Harvest

Harvest

Summer is coming to an end, and it is about enjoying the warm and bright days we have had in late August and early September.

It has been a relentless summer with water, water, and - water. However, it has not blown as violently as some of the previous summers. We must also remember the positive.
But wonderful Danish summer; it has been in moments here and there.

It also has my little arrangement with raised beds and greenhouse a little below. As mentioned earlier, beds and greenhouses are not optimal in relation to the sun, but that is the premise I work with.
This has been the case all these years with the greenhouse.
Yet I have always had tomatoes and cucumbers in abundance - this has not been the case this year.
Preserved; I have had dividends and still pick them up for household needs, but tomato pizza sauce does not come in liters in the freezer like other years.
Fortunately, the taste does not fail - fortunately it tastes excellent.

Long-baked tomatoes with olive oil, salt, pepper, garlic and herbs. 110-120 degrees for 2-3 hours, or 160 for 40-60 min, depending on the oven and size. So keep an eye out for spaces. Some people use sugar or honey, but now they are so tasty and get lots of sweetness in the process. So I'm failing.

A luxury with small sweet cherry tomatoes. They are eaten as such.

I harvest squash - several a week, some more imaginative in shape than others. Some soft and brown in the tip, without I have an explanation, but they can easily be used. Some look like barbapapa (if anyone can remember them), some are just snatched up too late - again ……
Have a single squash that has been subjected to an ‘attack’ and it looks suspicious.
A belt that goes - almost - all the way around. Quite uniformly, almost surgically, the green ‘peel’ is eaten. Seems very purposeful and organized.

Squash in every conceivable and unimaginable form. Do not know the cause of the varying outcome, but cut the soft and brown off, the rest does not fail anything. Some are absolutely perfect

A satisfactory number of cucumbers and chilies have been harvested.

The red pepper that stood with a tomato is more dead than alive - without warning, so has no explanation here either. Maybe too little sun…

In the raised beds I have picked up leaf beds, which I still just look at a bit, put on the keel and forget again. They have not yet inspired me. Promises I'll come up with something before the season is over. There are still many left.
Then there is a sparse collection of beans, which have succumbed to lice, but a few beans have won the battle.

I harvest carrots - both the almost transparent and ordinary ones. Unfortunately, there have not yet been the very dark ones that looked enticing on the package. Either those seeds can't germinate, or they forgot to get them in the bag-packing machine. Maybe it's exactly all the burgundy carrot seeds I have left in the bag ……
Two kinds of beets have been sown and harvested, and here I must recommend the striped ones, they germinate and grow at least as well as ordinary ones and are hypnotic to look at. Fun and decorative.

Another selection of the many root vegetables I enjoy and a little celery leaf. Here is a selection of different carrots - but the dark ones are beets. Had otherwise been looking forward to the dark carrots as I have never seen them. I do not think I will do that this year either. Got lots of good carrots, but the darkness shines through in their absence.

I have not fertilized, weeded or done more with the lice, I think they disappeared.
I do not know if the lice had continued their intake and enormous desire to reproduce if I had not sprayed - or if they had achieved what they wanted and felt the menu had become too uneventful… Gone are they.

So the kitchen garden has not been a big burden the last 1.5 - 2 months. I have watered minimally - is implicit in my introduction.

I have removed three clammy, flaming red, voracious, fat killer snails. I think they ran away from home when they were little - because with their uncomfortably large size they have not been able to find large enough 'camel humps' in the velcro closures, I hardly think they have had enough energy and sticky-bugs mucus to drag their excess weight up. the vertical piece of plastic.

However, I fertilize in the greenhouse, but have a little lining in dosing the liquid fertilizer in the water, as I am not completely familiar with how many liters I pour in from time to time.
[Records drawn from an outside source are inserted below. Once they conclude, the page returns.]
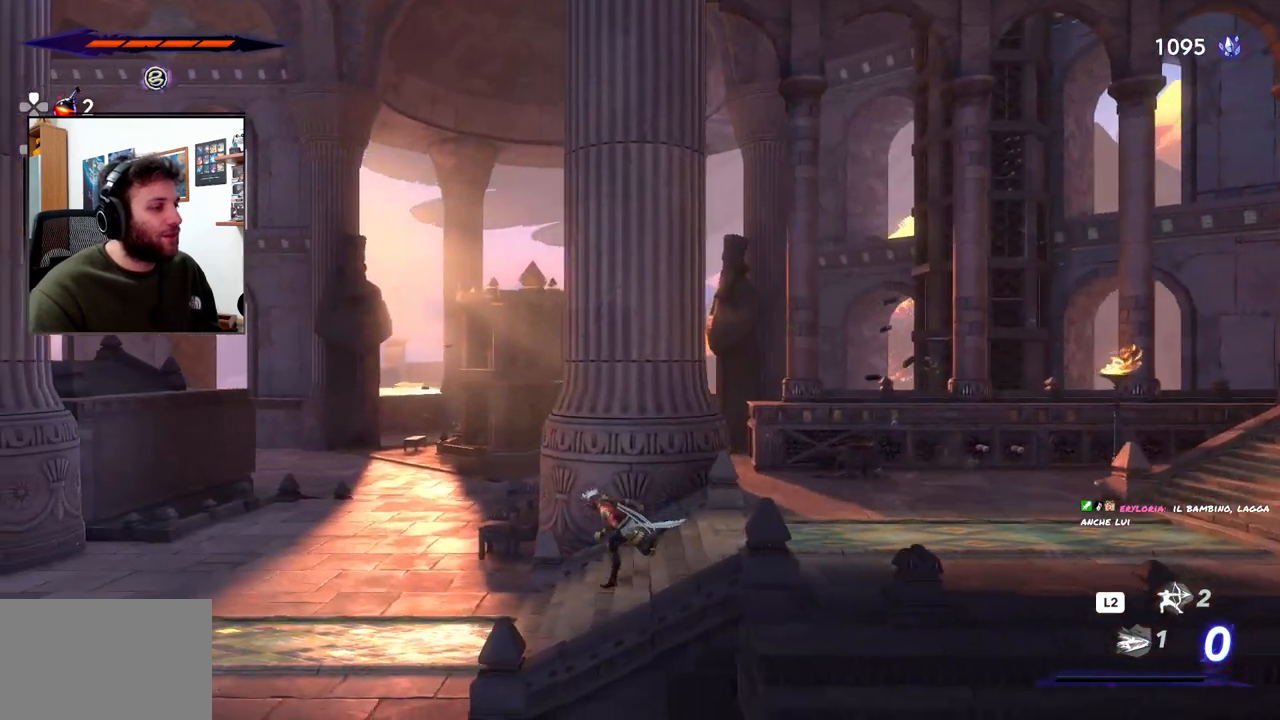
{"buttons": ["R2"], "left_stick": "left", "right_stick": "center", "events": []}
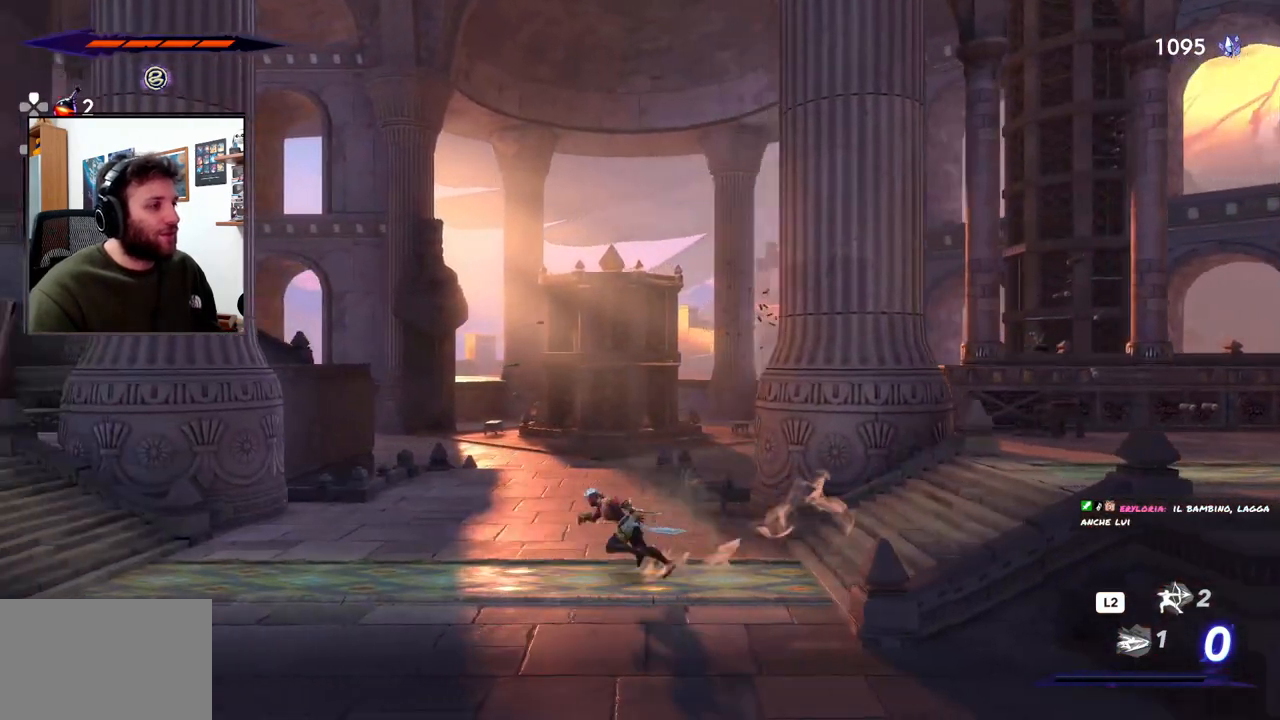
{"buttons": ["R2"], "left_stick": "left", "right_stick": "center", "events": []}
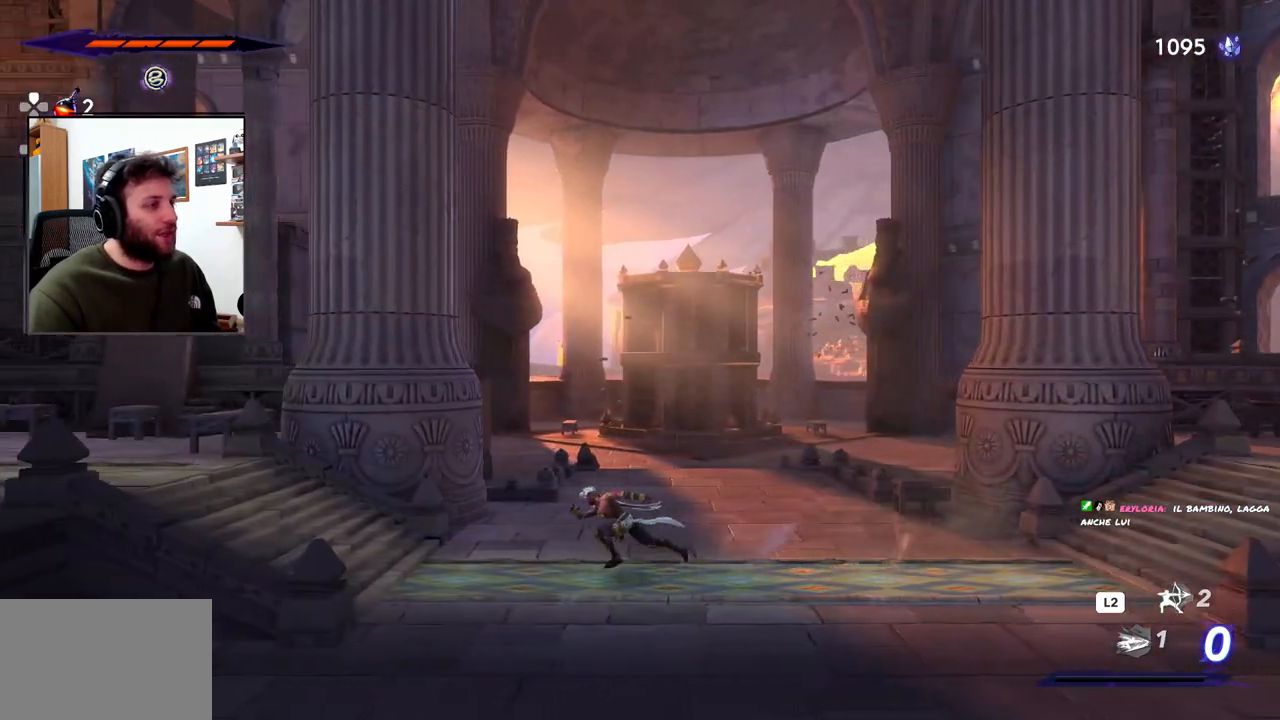
{"buttons": ["R2"], "left_stick": "left", "right_stick": "center", "events": []}
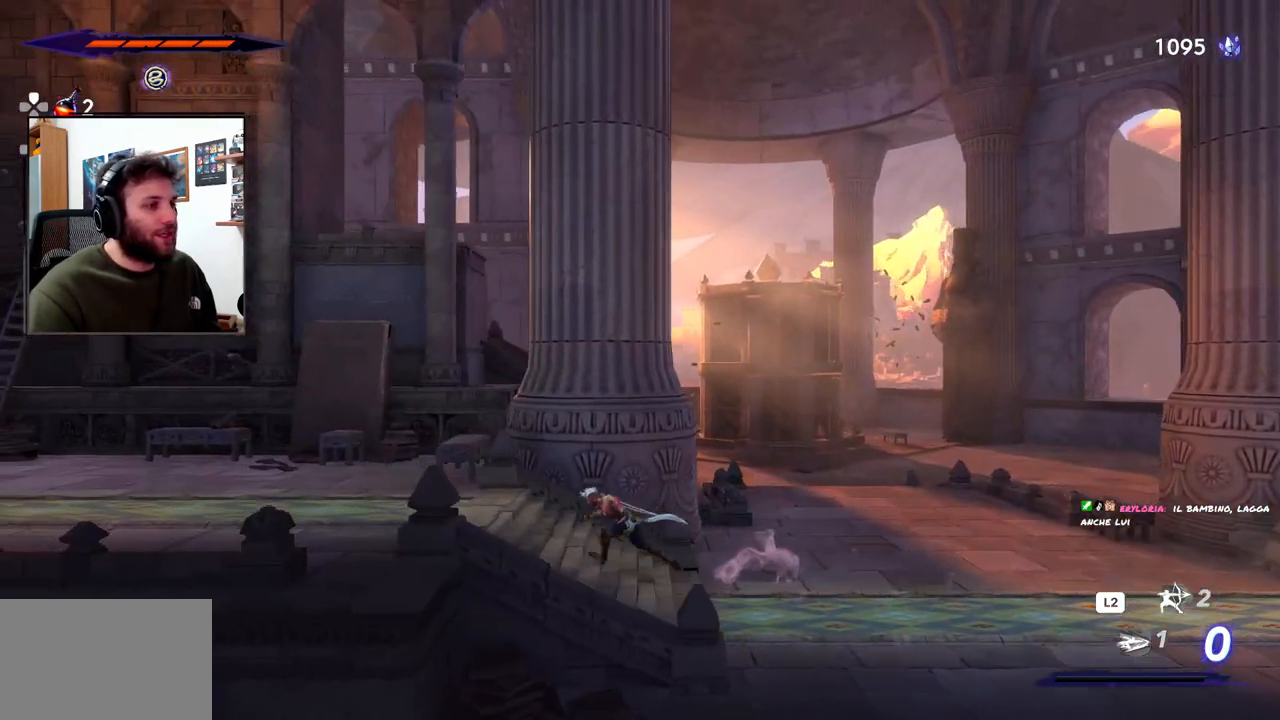
{"buttons": ["R2"], "left_stick": "left", "right_stick": "center", "events": []}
So it's at random.

I have some leeks and celery leaves on the way. Celery leaves have some brown / small-rotten stems occasionally, perhaps it is due to the large amounts of water that have been collected at the bottom and therefore dissolve a little.

Fennel looks very ruffled and thin-haired. Wondering if they will look more than just a colorless finger from a rubber glove with a thin variant of dill at the top, where a little hydrogen peroxide has been lost here and there with a yellowish tinge as a result. The voltage is intact.
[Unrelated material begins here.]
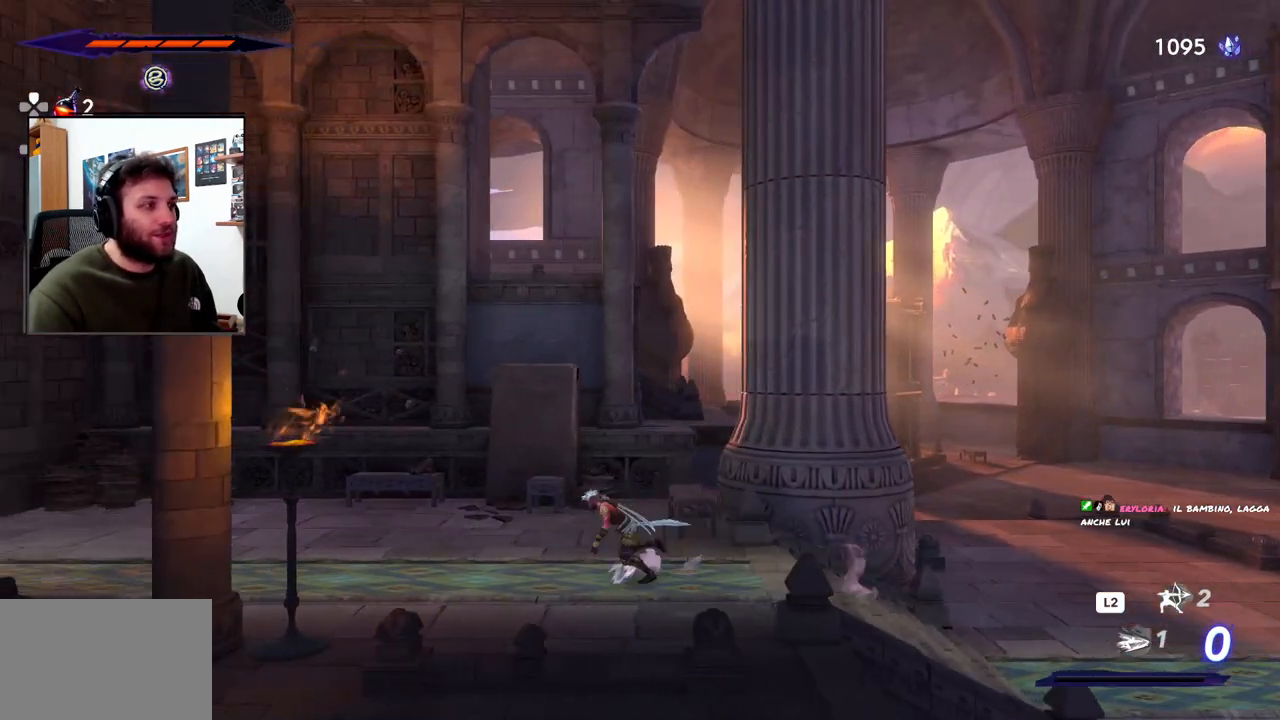
{"buttons": ["R2"], "left_stick": "left", "right_stick": "center", "events": []}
Things develop very differently. On the outside they seemed the same.

Then brush with olive oil and a little balsamic vinegar. Home-grown root vegetables and squash are ready to get in the oven. Sprinkle with salt, pepper and rosemary.

 

After about 40-60 minutes at 200 degrees. Fits pretty much everything and tastes great.

Two kinds of beets, beautiful and decorative, both in salads on pizza or baked in the oven.

Have sipped a little of each, beets, carrots of different kinds, tenacious beans, squash, cucumber, tomatoes, chili, beets and a little peas - tempting, nice and fresh.

Then ready for a little stew and another round of baked vegetables.